Problem requirements
Copy out every record below exactly as written, but leave out any pictures.

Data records
========================================

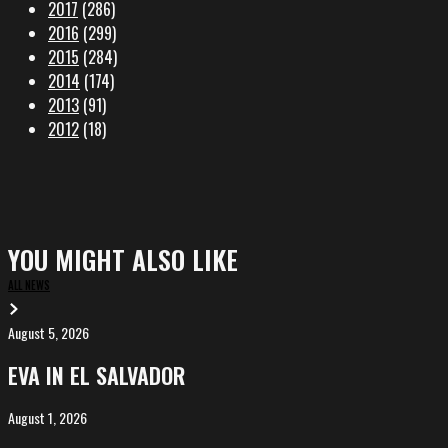
2017
(286)
2016
(299)
2015
(284)
2014
(174)
2013
(91)
2012
(18)
YOU MIGHT ALSO LIKE
ALL NEWS
August 5, 2026
EVA
in
EVA IN EL SALVADOR
El
Salvador
August 1, 2026
ALIȘVERIȘ
competing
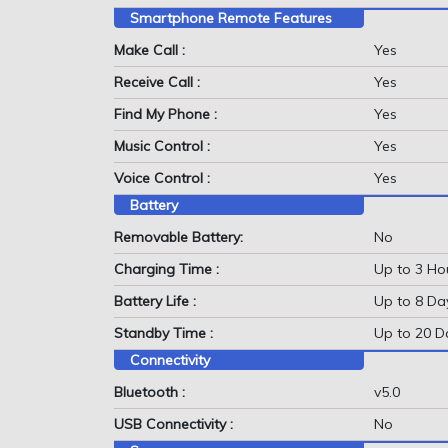
Smartphone Remote Features
Make Call :
Yes
Receive Call :
Yes
Find My Phone :
Yes
Music Control :
Yes
Voice Control :
Yes
Battery
Removable Battery:
No
Charging Time :
Up to 3 Ho
Battery Life :
Up to 8 Da
Standby Time :
Up to 20 D
Connectivity
Bluetooth :
v5.0
USB Connectivity :
No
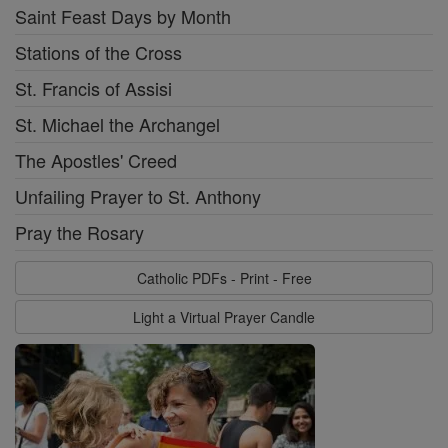
Saint Feast Days by Month
Stations of the Cross
St. Francis of Assisi
St. Michael the Archangel
The Apostles' Creed
Unfailing Prayer to St. Anthony
Pray the Rosary
Catholic PDFs - Print - Free
Light a Virtual Prayer Candle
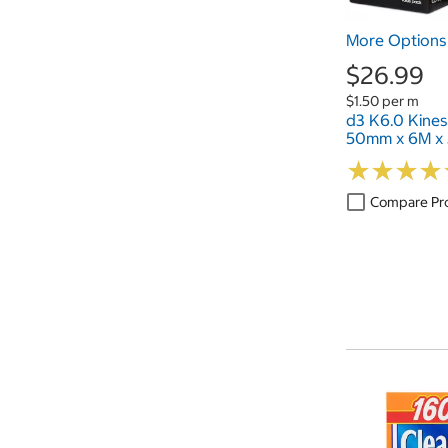
More Options 
$26.99
$1.50 per m
d3 K6.0 Kines
50mm x 6M x 
★
★
★
★
★
★
★
★
Compare Pr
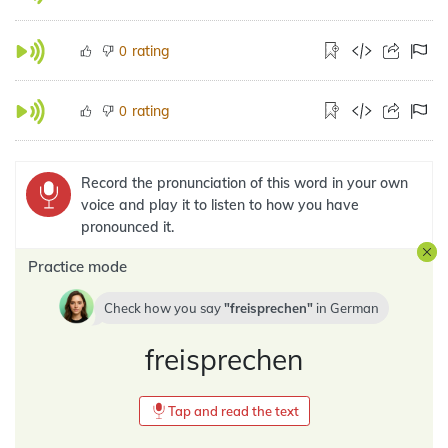
rating
0
rating
0
Record the pronunciation of this word in your own
voice and play it to listen to how you have
pronounced it.
Practice mode
Check how you say
freisprechen
in
German
freisprechen
Tap and read the text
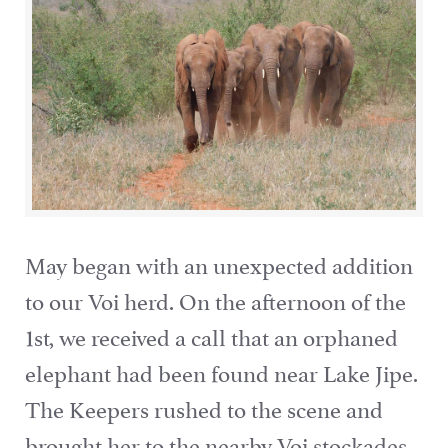
May began with an unexpected addition
to our Voi herd. On the afternoon of the
1st, we received a call that an orphaned
elephant had been found near Lake Jipe.
The Keepers rushed to the scene and
brought her to the nearby Voi stockades,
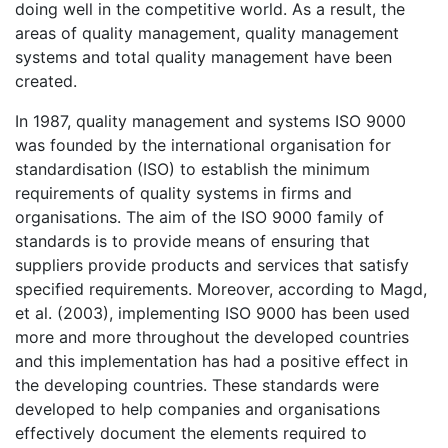
doing well in the competitive world. As a result, the
areas of quality management, quality management
systems and total quality management have been
created.
In 1987, quality management and systems ISO 9000
was founded by the international organisation for
standardisation (ISO) to establish the minimum
requirements of quality systems in firms and
organisations. The aim of the ISO 9000 family of
standards is to provide means of ensuring that
suppliers provide products and services that satisfy
specified requirements. Moreover, according to Magd,
et al. (2003), implementing ISO 9000 has been used
more and more throughout the developed countries
and this implementation has had a positive effect in
the developing countries. These standards were
developed to help companies and organisations
effectively document the elements required to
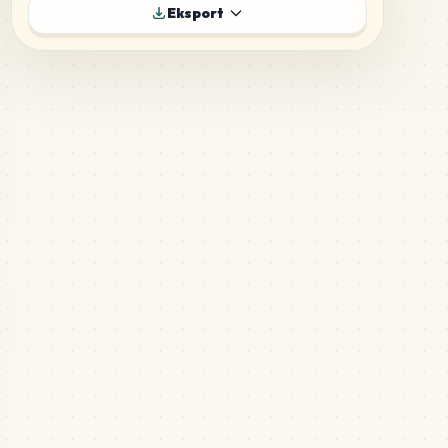
Eksport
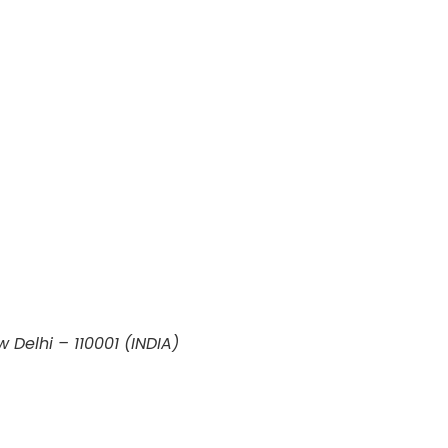
w Delhi – 110001 (INDIA)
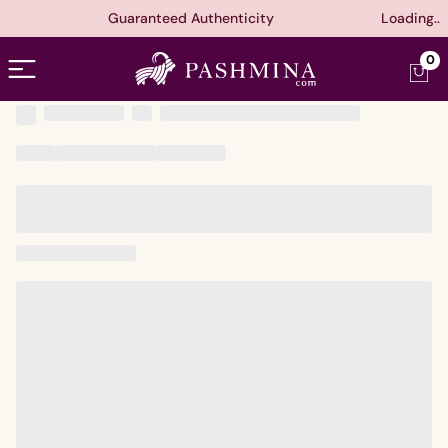
Guaranteed Authenticity
Loading..
Open menu
0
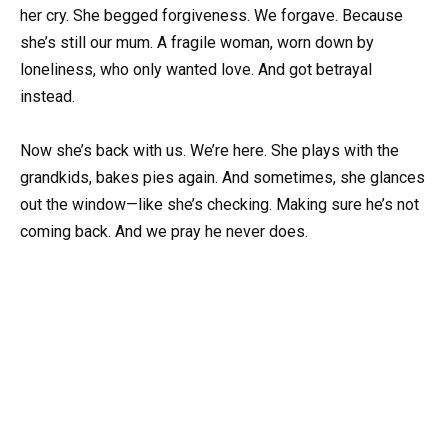
her cry. She begged forgiveness. We forgave. Because
she’s still our mum. A fragile woman, worn down by
loneliness, who only wanted love. And got betrayal
instead.
Now she’s back with us. We’re here. She plays with the
grandkids, bakes pies again. And sometimes, she glances
out the window—like she’s checking. Making sure he’s not
coming back. And we pray he never does.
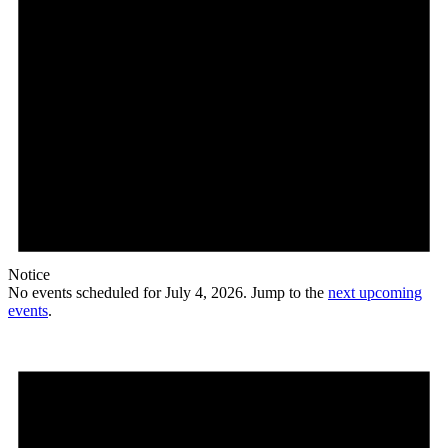
Notice
No events scheduled for July 4, 2026. Jump to the
next upcoming
events
.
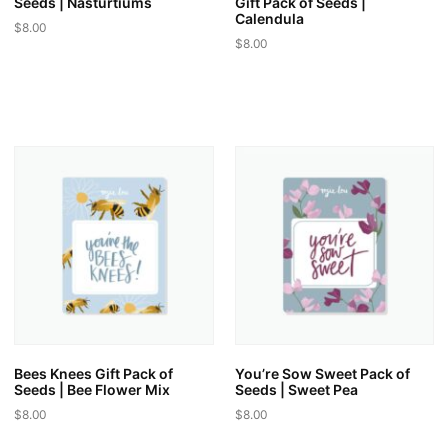
Seeds | Nasturtiums
Gift Pack of Seeds |
Calendula
$
8.00
$
8.00
This
This
product
product
has
has
multiple
multiple
variants.
variants.
The
The
options
options
may
may
be
be
chosen
chosen
on
on
the
the
product
product
page
page
Bees Knees Gift Pack of
You’re Sow Sweet Pack of
Seeds | Bee Flower Mix
Seeds | Sweet Pea
$
8.00
$
8.00
This
This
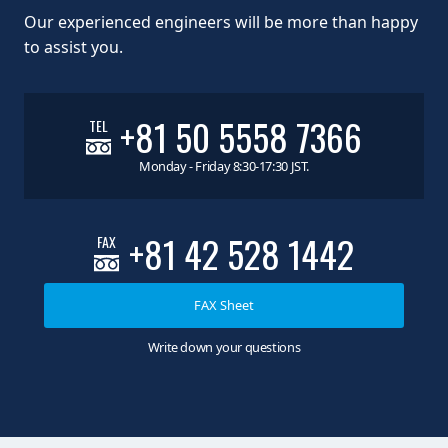
Our experienced engineers will be more than happy
to assist you.
+81 50 5558 7366
TEL
Monday - Friday 8:30-17:30 JST.
+81 42 528 1442
FAX
FAX Sheet
Write down your questions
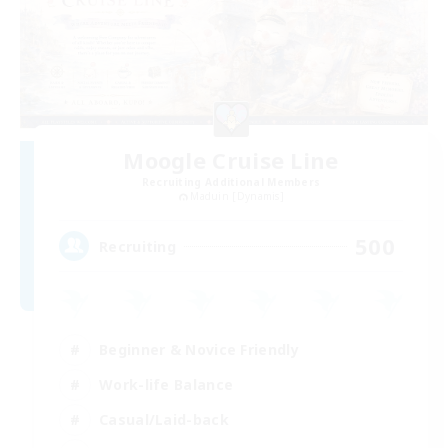
Moogle Cruise Line
Recruiting Additional Members
Maduin [Dynamis]
500
Recruiting
Beginner & Novice Friendly
Work-life Balance
Casual/Laid-back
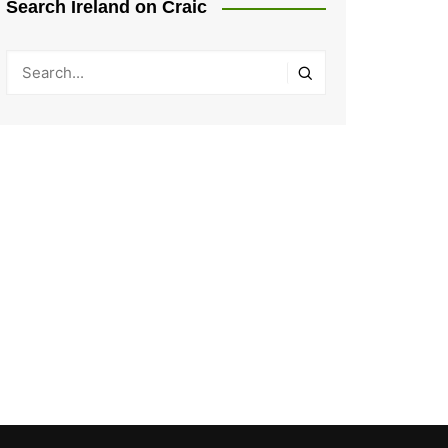
Search Ireland on Craic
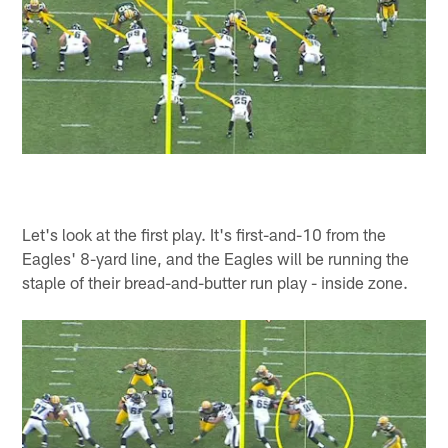
Let's look at the first play. It's first-and-10 from the
Eagles' 8-yard line, and the Eagles will be running the
staple of their bread-and-butter run play - inside zone.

========================================

Answer space
2017
(286)
2016
(299)
2015
(284)
2014
(174)
2013
(91)
2012
(18)
YOU MIGHT ALSO LIKE
ALL NEWS
August 5, 2026
EVA
in
EVA IN EL SALVADOR
El
Salvador
August 1, 2026
ALIȘVERIȘ
competing
Smartphone Remote Features
Make Call :
Yes
Receive Call :
Yes
Find My Phone :
Yes
Music Control :
Yes
Voice Control :
Yes
Battery
Removable Battery:
No
Charging Time :
Up to 3 Ho
Battery Life :
Up to 8 Da
Standby Time :
Up to 20 D
Connectivity
Bluetooth :
v5.0
USB Connectivity :
No
Saint Feast Days by Month
Stations of the Cross
St. Francis of Assisi
St. Michael the Archangel
The Apostles' Creed
Unfailing Prayer to St. Anthony
Pray the Rosary
Catholic PDFs - Print - Free
Light a Virtual Prayer Candle
More Options 
$26.99
$1.50 per m
d3 K6.0 Kines
50mm x 6M x 
★
★
★
★
★
★
★
★
Compare Pr
rating
0
rating
0
Record the pronunciation of this word in your own
voice and play it to listen to how you have
pronounced it.
Practice mode
Check how you say
freisprechen
in
German
freisprechen
Tap and read the text
May began with an unexpected addition
to our Voi herd. On the afternoon of the
1st, we received a call that an orphaned
elephant had been found near Lake Jipe.
The Keepers rushed to the scene and
brought her to the nearby Voi stockades,
doing well in the competitive world. As a result, the
areas of quality management, quality management
systems and total quality management have been
created.
In 1987, quality management and systems ISO 9000
was founded by the international organisation for
standardisation (ISO) to establish the minimum
requirements of quality systems in firms and
organisations. The aim of the ISO 9000 family of
standards is to provide means of ensuring that
suppliers provide products and services that satisfy
specified requirements. Moreover, according to Magd,
et al. (2003), implementing ISO 9000 has been used
more and more throughout the developed countries
and this implementation has had a positive effect in
the developing countries. These standards were
developed to help companies and organisations
effectively document the elements required to
Eksport
w Delhi – 110001 (INDIA)
Guaranteed Authenticity
Loading..
Open menu
0
her cry. She begged forgiveness. We forgave. Because
she’s still our mum. A fragile woman, worn down by
loneliness, who only wanted love. And got betrayal
instead.
Now she’s back with us. We’re here. She plays with the
grandkids, bakes pies again. And sometimes, she glances
out the window—like she’s checking. Making sure he’s not
coming back. And we pray he never does.
Notice
No events scheduled for July 4, 2026. Jump to the
next upcoming
events
.
Seeds | Nasturtiums
Gift Pack of Seeds |
Calendula
$
8.00
$
8.00
This
This
product
product
has
has
multiple
multiple
variants.
variants.
The
The
options
options
may
may
be
be
chosen
chosen
on
on
the
the
product
product
page
page
Bees Knees Gift Pack of
You’re Sow Sweet Pack of
Seeds | Bee Flower Mix
Seeds | Sweet Pea
$
8.00
$
8.00
This
This
Our experienced engineers will be more than happy
to assist you.
+81 50 5558 7366
TEL
Monday - Friday 8:30-17:30 JST.
+81 42 528 1442
FAX
FAX Sheet
Write down your questions
Moogle Cruise Line
Recruiting Additional Members
Maduin [Dynamis]
500
Recruiting
Beginner & Novice Friendly
Work-life Balance
Casual/Laid-back
Search Ireland on Craic
Let's look at the first play. It's first-and-10 from the
Eagles' 8-yard line, and the Eagles will be running the
staple of their bread-and-butter run play - inside zone.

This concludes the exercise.